Effects of Flow Separation on Low Pressure Gas Turbine Blades
Flow separation is becoming an increasing problem in highly loaded turbine blades. A gas turbine suction surface simulator has been developed for the Baylor University low speed wind tunnel. A contoured top wall in the test section enables the pressure distribution to be simulated on flat plate that corresponds to actual separated flow conditions. Techniques to stop separation will be studied as well as the impact of separation on heat transfer (using a steady state gold foil liquid crystal technique). Comparison will be made with the CFD code Fluent.
Gas Turbine Impingement Cooling
A new experimental facility developed at Baylor University will enable the study of local heat transfer coefficients beneath impinging jets, a technique used to cool gas turbine blades. This research uses the transient liquid crystal technique. In addition, a two-axis hot-wire anemometer traversing system will be used to map the impinging jet flow field interaction and this will be modeled in the CFD code Fluent.
Mapping Local Heat Transfer in Heat Exchanger Louvered-Fin Arrays
An experimental facility has been developed to model arrays of fins looking at pressure drop and heat transfer with different fin configurations. The experiment uses a transient liquid crystal hue technique coupled with a finite element analysis of the fin to determine the local heat transfer coefficient on the fin surface. Comparisons will be made with water tunnel visualizations and CFD using Fluent. This work is sponsored by Dr. Nicole Okamoto, San Jose State University, and Dr. Ken Van Treuren, Baylor University.

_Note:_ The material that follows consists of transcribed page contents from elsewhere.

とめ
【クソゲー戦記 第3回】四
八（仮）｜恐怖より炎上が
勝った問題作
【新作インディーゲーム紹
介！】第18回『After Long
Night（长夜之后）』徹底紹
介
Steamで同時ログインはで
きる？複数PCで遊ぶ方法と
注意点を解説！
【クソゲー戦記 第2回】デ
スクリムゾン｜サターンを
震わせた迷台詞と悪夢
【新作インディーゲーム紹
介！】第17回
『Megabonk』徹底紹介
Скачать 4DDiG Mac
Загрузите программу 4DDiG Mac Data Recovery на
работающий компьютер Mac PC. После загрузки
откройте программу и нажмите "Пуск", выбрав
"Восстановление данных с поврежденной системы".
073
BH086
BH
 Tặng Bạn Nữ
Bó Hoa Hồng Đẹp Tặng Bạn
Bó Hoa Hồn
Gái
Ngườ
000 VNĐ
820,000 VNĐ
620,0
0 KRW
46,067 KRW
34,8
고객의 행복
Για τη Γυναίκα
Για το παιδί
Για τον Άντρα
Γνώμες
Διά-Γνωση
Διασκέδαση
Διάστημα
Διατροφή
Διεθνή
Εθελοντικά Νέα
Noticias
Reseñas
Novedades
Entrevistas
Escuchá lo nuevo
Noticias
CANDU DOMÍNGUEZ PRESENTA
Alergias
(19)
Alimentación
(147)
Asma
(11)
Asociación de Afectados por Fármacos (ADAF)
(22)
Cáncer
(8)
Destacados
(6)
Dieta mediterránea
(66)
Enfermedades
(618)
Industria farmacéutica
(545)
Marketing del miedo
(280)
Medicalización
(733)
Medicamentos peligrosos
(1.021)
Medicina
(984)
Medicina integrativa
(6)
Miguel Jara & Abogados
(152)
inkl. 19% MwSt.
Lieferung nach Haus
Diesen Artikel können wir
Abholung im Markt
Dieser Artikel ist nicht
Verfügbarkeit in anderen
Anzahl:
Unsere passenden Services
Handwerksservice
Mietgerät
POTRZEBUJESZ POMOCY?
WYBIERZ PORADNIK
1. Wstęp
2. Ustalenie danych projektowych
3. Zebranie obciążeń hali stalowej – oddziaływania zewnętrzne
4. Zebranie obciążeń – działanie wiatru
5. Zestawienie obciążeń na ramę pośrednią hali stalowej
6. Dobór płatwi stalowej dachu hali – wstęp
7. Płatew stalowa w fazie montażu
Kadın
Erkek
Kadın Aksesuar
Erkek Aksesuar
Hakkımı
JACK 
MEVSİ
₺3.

Generating & Documenting the Quality of Free Stream Turbulence and its Impact on Heat Transfer
Using the Baylor University wind tunnel, active and passive turbulence generation grids will be evaluated with down stream measurements of turbulence made using a two axis-hot-wire anemometer. Particular attention will be given to length scales "designing" the turbulence for specific flow conditions.
Mixing and transport processes in turbulent boundary layers
A boundary layer can form when a fluid flows above a solid surface. Boundary layer flows can be found in many applications, from the thin layer above a microprocessor which contains a lot of heat produced by the processor to the large scale layer as vast as the planetary boundary layer above the earth surface. This work is to understand the transport and mixing process of irrotational fluid into rotational fluid in turbulent boundary layer. The purpose is to learn how to improve or hinder transport of heat, mass, or momentum into the boundary layer.
Our lab is interested in the development of new processes and materials, and their implementation into technologies that enhance the sustainability of our current technological civilization, with a particular emphasis on energy conversion processes or those that generate fundamental needs for people from matter streams that are currently thought of as wastes. For example, the design of large-scale energy storage options through advances in electrochemical engineering, or the development of processes to desalinate salt water using solar thermal processes. One of the current processes in the lab is the conversion of low value hydrocarbons (the ones commonly flared from various facilities) into easy to store and transport liquid hydrocarbons (e.g., fuels or polymer precursors).